Todo eso lo ha pagado ya en las urnas Irene Montero. ¿Y ahora qué? ¿Qué piensa hacer cuando su estropicio se ha llevado por delante el partido? Tanto ella como Belarra deberían entender que su tiempo ha pasado, que Podemos, hoy por hoy, no es nada (un Ciudadanos de la izquierda todo lo más) y que lo mejor que podrían hacer las dos es dar un paso a un lado, integrar al partido en Sumar, poner a sus votantes al servicio de la causa común de la izquierda y ofrecerse con humildad para arrimar el hombro en lo que buenamente puedan ayudar para evitar que el PP nos coloque a un Salvini en el Ministerio del Interior (véase Abascal). Eso o presentar la debida dimisión e irse a sus casas. Ellas mismas, como personas inteligentes y formadas que son, deberían comprender que se han convertido en un lastre para el proyecto de nueva izquierda que se está construyendo, que ya no suman, sino que restan, y que hace tiempo que no tienen aquel caudal de los 75 escaños que hicieron de Podemos un partido ilusionante para los indignados. De concurrir a las elecciones de forma autónoma, los morados sacarían un escaño, todo lo más dos, y pare usted de contar. Sin embargo, integrada la candidatura en la plataforma de Yolanda Díaz, los podemitas podrían conservar seis o siete diputados, que no es mucho, pero algo es algo. Al menos seguirían vivos. Mantendrían un cierto poder de influencia en las Cortes, aunque no en un hipotético segundo Consejo de Ministros sanchista, donde por lógica deberían estar aquellas caras nuevas de las confluencias que han cosechado un mejor resultado electoral.
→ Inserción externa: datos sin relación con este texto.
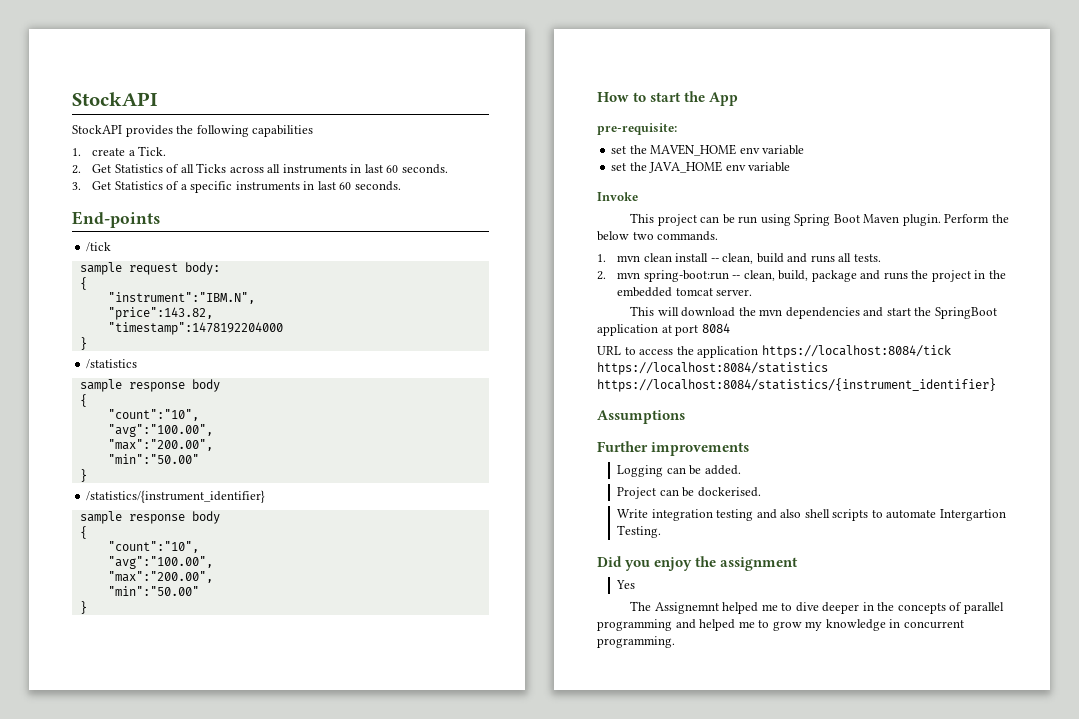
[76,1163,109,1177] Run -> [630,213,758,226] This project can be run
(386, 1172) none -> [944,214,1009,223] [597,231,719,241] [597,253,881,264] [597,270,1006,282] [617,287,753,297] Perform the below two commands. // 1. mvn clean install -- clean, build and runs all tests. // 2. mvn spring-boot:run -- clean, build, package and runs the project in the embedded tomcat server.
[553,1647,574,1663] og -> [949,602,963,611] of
En cualquier caso, el dúo Montero/Belarra se enfrenta a una decisión histórica en la que, una vez más, el factor personal marcará las consecuencias políticas. No quieren firmar la rendición (por altanería, por ambición personal o simplemente porque son como boxeadoras sonadas fuera de la realidad) y van camino de tropezar otra vez en la misma piedra. Juntas, de error en error, hasta la derrota final.